About this exercise. Pick out every line in the records that contains the string "governance", and copy each of those lines. Case counts.

Available records.
----

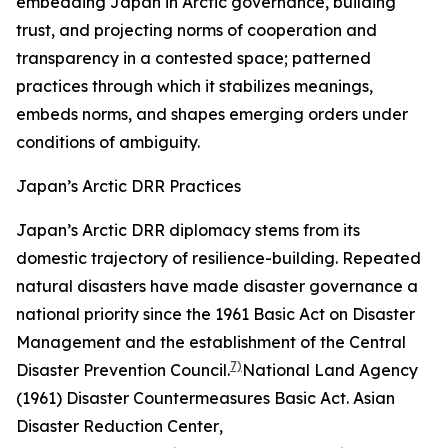
embedding Japan in Arctic governance, building
trust, and projecting norms of cooperation and
transparency in a contested space; patterned
practices through which it stabilizes meanings,
embeds norms, and shapes emerging orders under
conditions of ambiguity.
Japan’s Arctic DRR Practices
Japan’s Arctic DRR diplomacy stems from its
domestic trajectory of resilience-building. Repeated
natural disasters have made disaster governance a
national priority since the 1961 Basic Act on Disaster
Management and the establishment of the Central
7)
Disaster Prevention Council.
National Land Agency
(1961) Disaster Countermeasures Basic Act.
Asian
Disaster Reduction Center
,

----

Task result.
embedding Japan in Arctic governance, building
natural disasters have made disaster governance a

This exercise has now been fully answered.